Fred Griisser has some advice for Texas billionaire H. Ross Perot as Mr. Perot tries to get his name on Maryland's presidential election ballot this year:
Bring your checkbook.
Mr. Perot wants a volunteer campaign. But money is the key to collecting the thousands of valid signatures required of candidates and causes, according to Mr. Griisser, who had to collect more than 33,000 of them in 1988 when he tried to have a handgun law repealed.
Mr. Perot has said he is willing, even eager, to spend $50 million or so of his fortune to run as an independent against President Bush. First, though, he wants what used to be called "an honest draft."
Those who are creating this draft are going about it in way that mixes high-tech machinery -- phone banks and computers -- with the work of volunteers who will be dispatched to collect signatures at high-traffic public places such as the Inner Harbor, neighborhood grocery stores and parking lots at shopping malls.
The campaign is finding an array of ballot access requirements -- rules and regulations designed to separate the serious from the frivolous:
* In Texas, the candidate must not only have signatures from 53,000 registered voters, but they must also not have voted in the recent presidential primary.
* In Florida, the candidate must name a running mate.

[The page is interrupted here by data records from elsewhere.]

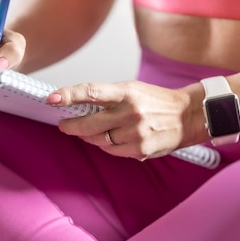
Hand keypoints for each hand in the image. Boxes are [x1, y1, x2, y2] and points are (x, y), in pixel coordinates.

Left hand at [48, 81, 193, 159]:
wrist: (187, 116)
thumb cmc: (156, 101)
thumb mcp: (132, 89)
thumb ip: (107, 97)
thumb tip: (77, 105)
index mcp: (127, 92)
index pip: (91, 92)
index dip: (68, 95)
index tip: (51, 99)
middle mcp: (130, 113)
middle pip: (89, 124)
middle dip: (71, 126)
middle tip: (64, 125)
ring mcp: (136, 133)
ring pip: (99, 140)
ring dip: (90, 137)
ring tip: (92, 131)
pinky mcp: (141, 150)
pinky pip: (112, 151)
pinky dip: (107, 146)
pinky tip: (112, 139)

* In Ohio, the law obliges Mr. Perot to violate his own threshold conditions and declare himself a candidate even before he knows if he has made it on the ballot in all 50 states.
In Maryland, where access to the ballot takes the signatures of 63,186 registered voters by Aug. 3, the pro-Perot forces got under way last week when Joan Stallings of Epping Forest announced that she would be the state coordinator.
As many as 700 potential Maryland volunteers cascaded down on her directly and through the Perot team's Dallas coordinating office during the first two days of her coordinatorship.
"I'm running on adrenalin already," Ms. Stallings told a reporter last week.
A rally for volunteers is scheduled for today between 2 p.m. and 4 p.m. at the Ramada Inn in Parole.
The Perot phenomenon, if it is one, seems to certify poll findings that many American voters in both parties want someone else in the field.
Mr. Perot suggested on television last week that he might be that someone. And his Dallas-based phone bank instantly lit up with 18,000 phone calls.
The Perot campaign's tally is confirmed by MCI. Here was something akin to a fiber optic draft, a draft of the '90s.
Over the course of the next 24 hours, according to Sharon Holman, a volunteer coordinator in Dallas, more than 500,000 volunteers fed their names into the Perot data bank, where they are to be collated by state and fed into 50 computer banks run by coordinators like Ms. Stallings.
Fred Griisser suggests the Perot forces keep the scope of their task in perspective. The euphoria of the moment will fade. Even the passion of gun lovers could not carry a months-long campaign.
"This Perot guy will have a real problem if he doesn't pay people," he said.
"Even if they're real committed, it's hard to get people to volunteer. They have other commitments in life, especially in this economy."
His campaign cost $500,000. The money was necessary to keep people on the job.
"You run into a problem with volunteers," he said: "They can only work for you when they're not working for themselves. Once you start paying people, they all work."